● PROBLEM REQUIREMENTS: Reprint the lines below as they are, minus the pictures.
:: RECORDS
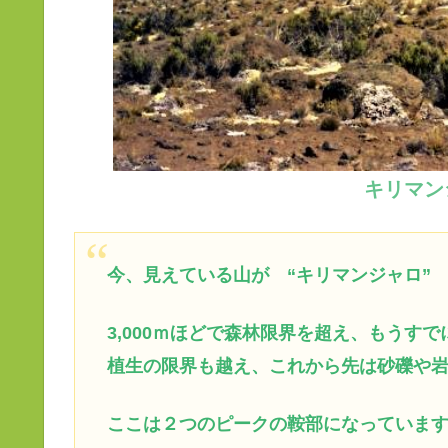
キリマン
今、見えている山が “キリマンジャロ”
3,000ｍほどで森林限界を超え、もうすで
植生の限界も越え、これから先は砂礫や
ここは２つのピークの鞍部になっていま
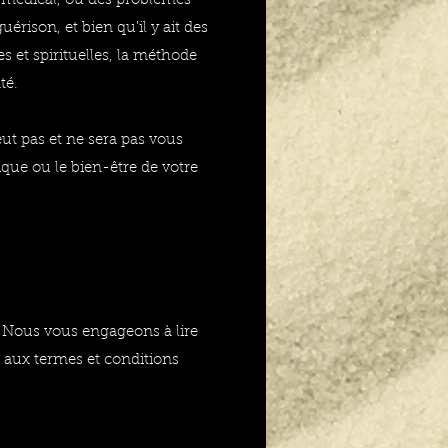
, médical, ou des problèmes
érison, et bien qu'il y ait des
s et spirituelles, la méthode
té.
ut pas et ne sera pas vous
ique ou le bien-être de votre
. Nous vous engageons à lire
z aux termes et conditions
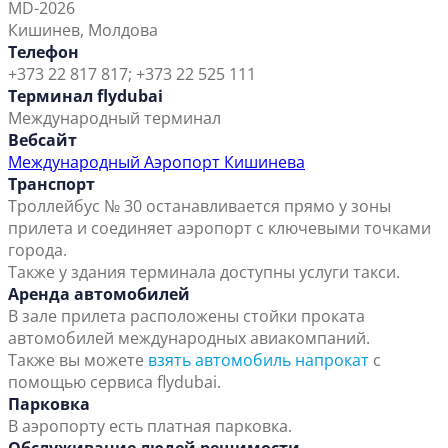
MD-2026
Кишинев, Молдова
Телефон
+373 22 817 817; +373 22 525 111
Терминал flydubai
Международный терминал
Вебсайт
Международный Аэропорт Кишинева
Транспорт
Троллейбус № 30 останавливается прямо у зоны
прилета и соединяет аэропорт с ключевыми точками
города.
Также у здания терминала доступны услуги такси.
Аренда автомобилей
В зале прилета расположены стойки проката
автомобилей международных авиакомпаний.
Также вы можете
взять автомобиль напрокат
с
помощью сервиса flydubai.
Парковка
В аэропорту есть платная парковка.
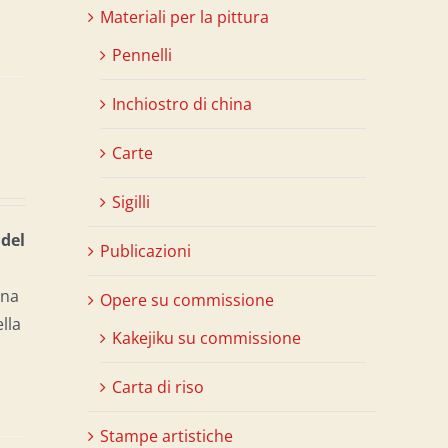
Materiali per la pittura
Pennelli
Inchiostro di china
Carte
Sigilli
 del
Publicazioni
una
Opere su commissione
ella
Kakejiku su commissione
Carta di riso
Stampe artistiche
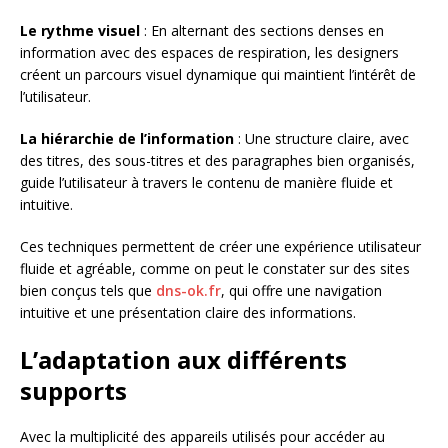
Le rythme visuel
: En alternant des sections denses en
information avec des espaces de respiration, les designers
créent un parcours visuel dynamique qui maintient l’intérêt de
l’utilisateur.
La hiérarchie de l’information
: Une structure claire, avec
des titres, des sous-titres et des paragraphes bien organisés,
guide l’utilisateur à travers le contenu de manière fluide et
intuitive.
Ces techniques permettent de créer une expérience utilisateur
fluide et agréable, comme on peut le constater sur des sites
bien conçus tels que
dns-ok.fr
, qui offre une navigation
intuitive et une présentation claire des informations.
L’adaptation aux différents
supports
Avec la multiplicité des appareils utilisés pour accéder au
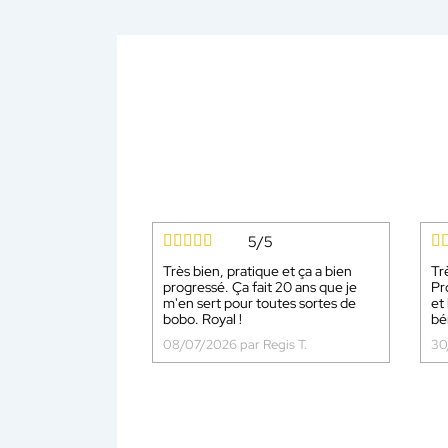
5/5
Très bien, pratique et ça a bien
Tr
progressé. Ça fait 20 ans que je
Pr
m'en sert pour toutes sortes de
et 
bobo. Royal !
bé
08/07/2026 par Regis T.
30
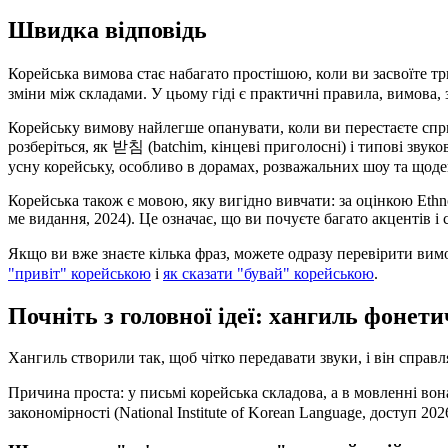
Швидка відповідь
Корейська вимова стає набагато простішою, коли ви засвоїте три
зміни між складами. У цьому гіді є практичні правила, вимова, 
Корейську вимову найлегше опанувати, коли ви перестаєте сприй
розберіться, як 받침 (batchim, кінцеві приголосні) і типові зву
усну корейську, особливо в дорамах, розважальних шоу та щод
Корейська також є мовою, яку вигідно вивчати: за оцінкою Ethnol
ме видання, 2024). Це означає, що ви почуєте багато акцентів 
Якщо ви вже знаєте кілька фраз, можете одразу перевірити 
"привіт" корейською
і
як сказати "бувай" корейською
.
Почніть з головної ідеї: хангиль фонет
Хангиль створили так, щоб чітко передавати звуки, і він справ
Причина проста: у письмі корейська складова, а в мовленні в
закономірності (National Institute of Korean Language, доступ 202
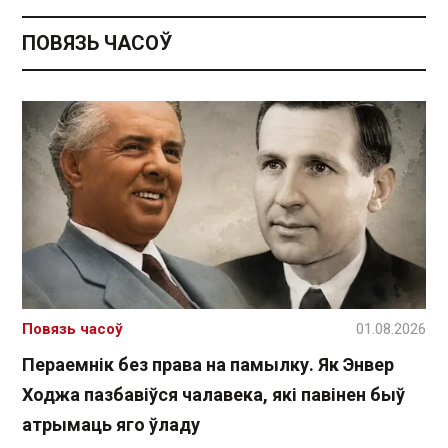
ПОВЯЗЬ ЧАСОЎ
Повязь часоў
01.08.2026
Пераемнік без права на памылку. Як Энвер
Ходжа пазбавіўся чалавека, які павінен быў
атрымаць яго ўладу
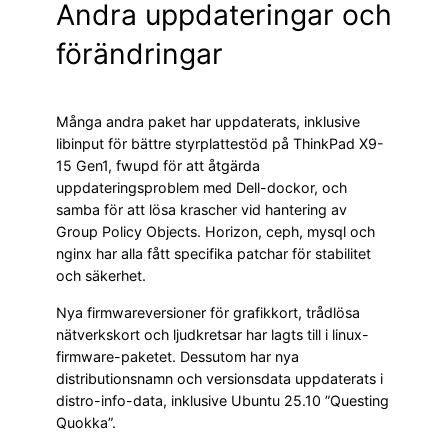
Andra uppdateringar och
förändringar
Många andra paket har uppdaterats, inklusive
libinput för bättre styrplattestöd på ThinkPad X9-
15 Gen1, fwupd för att åtgärda
uppdateringsproblem med Dell-dockor, och
samba för att lösa krascher vid hantering av
Group Policy Objects. Horizon, ceph, mysql och
nginx har alla fått specifika patchar för stabilitet
och säkerhet.
Nya firmwareversioner för grafikkort, trådlösa
nätverkskort och ljudkretsar har lagts till i linux-
firmware-paketet. Dessutom har nya
distributionsnamn och versionsdata uppdaterats i
distro-info-data, inklusive Ubuntu 25.10 ”Questing
Quokka”.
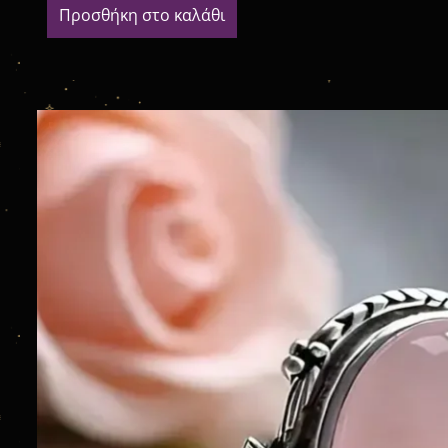
Προσθήκη στο καλάθι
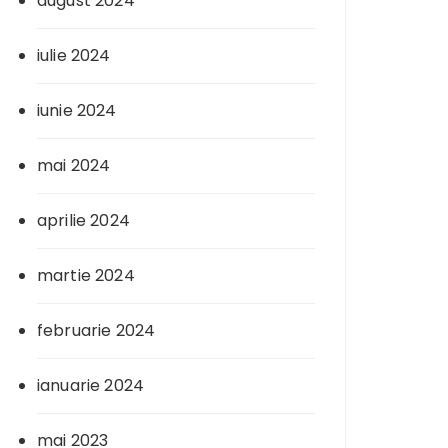
august 2024
iulie 2024
iunie 2024
mai 2024
aprilie 2024
martie 2024
februarie 2024
ianuarie 2024
mai 2023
::::
● RESPONSE BELOW:
キリマン
今、見えている山が “キリマンジャロ”
3,000ｍほどで森林限界を超え、もうすで
植生の限界も越え、これから先は砂礫や
ここは２つのピークの鞍部になっていま
, médical, ou des problèmes
érison, et bien qu'il y ait des
s et spirituelles, la méthode
té.
ut pas et ne sera pas vous
ique ou le bien-être de votre
. Nous vous engageons à lire
z aux termes et conditions
MD-2026
Кишинев, Молдова
Телефон
+373 22 817 817; +373 22 525 111
Терминал flydubai
Международный терминал
Вебсайт
Международный Аэропорт Кишинева
Транспорт
Троллейбус № 30 останавливается прямо у зоны
прилета и соединяет аэропорт с ключевыми точками
города.
Также у здания терминала доступны услуги такси.
Аренда автомобилей
В зале прилета расположены стойки проката
автомобилей международных авиакомпаний.
Также вы можете
взять автомобиль напрокат
с
помощью сервиса flydubai.
Парковка
В аэропорту есть платная парковка.
Materiali per la pittura
Pennelli
Inchiostro di china
Carte
Sigilli
 del
Publicazioni
una
Opere su commissione
ella
Kakejiku su commissione
Carta di riso
Stampe artistiche
Le rythme visuel
: En alternant des sections denses en
information avec des espaces de respiration, les designers
créent un parcours visuel dynamique qui maintient l’intérêt de
l’utilisateur.
La hiérarchie de l’information
: Une structure claire, avec
des titres, des sous-titres et des paragraphes bien organisés,
guide l’utilisateur à travers le contenu de manière fluide et
intuitive.
Ces techniques permettent de créer une expérience utilisateur
fluide et agréable, comme on peut le constater sur des sites
bien conçus tels que
dns-ok.fr
, qui offre une navigation
intuitive et une présentation claire des informations.
L’adaptation aux différents
supports
Avec la multiplicité des appareils utilisés pour accéder au
5/5
Très bien, pratique et ça a bien
Tr
progressé. Ça fait 20 ans que je
Pr
m'en sert pour toutes sortes de
et 
bobo. Royal !
bé
08/07/2026 par Regis T.
30
Швидка відповідь
Корейська вимова стає набагато простішою, коли ви засвоїте три
зміни між складами. У цьому гіді є практичні правила, вимова, 
Корейську вимову найлегше опанувати, коли ви перестаєте сприй
розберіться, як 받침 (batchim, кінцеві приголосні) і типові зву
усну корейську, особливо в дорамах, розважальних шоу та щод
Корейська також є мовою, яку вигідно вивчати: за оцінкою Ethnol
ме видання, 2024). Це означає, що ви почуєте багато акцентів 
Якщо ви вже знаєте кілька фраз, можете одразу перевірити 
"привіт" корейською
і
як сказати "бувай" корейською
.
Почніть з головної ідеї: хангиль фонет
Хангиль створили так, щоб чітко передавати звуки, і він справ
Причина проста: у письмі корейська складова, а в мовленні в
закономірності (National Institute of Korean Language, доступ 202
ПОВЯЗЬ ЧАСОЎ
Повязь часоў
01.08.2026
Пераемнік без права на памылку. Як Энвер
Ходжа пазбавіўся чалавека, які павінен быў
атрымаць яго ўладу
Andra uppdateringar och
förändringar
Många andra paket har uppdaterats, inklusive
libinput för bättre styrplattestöd på ThinkPad X9-
15 Gen1, fwupd för att åtgärda
uppdateringsproblem med Dell-dockor, och
samba för att lösa krascher vid hantering av
Group Policy Objects. Horizon, ceph, mysql och
nginx har alla fått specifika patchar för stabilitet
och säkerhet.
Nya firmwareversioner för grafikkort, trådlösa
nätverkskort och ljudkretsar har lagts till i linux-
firmware-paketet. Dessutom har nya
distributionsnamn och versionsdata uppdaterats i
distro-info-data, inklusive Ubuntu 25.10 ”Questing
Quokka”.
Προσθήκη στο καλάθι
august 2024
iulie 2024
iunie 2024
mai 2024
aprilie 2024
martie 2024
februarie 2024
ianuarie 2024
mai 2023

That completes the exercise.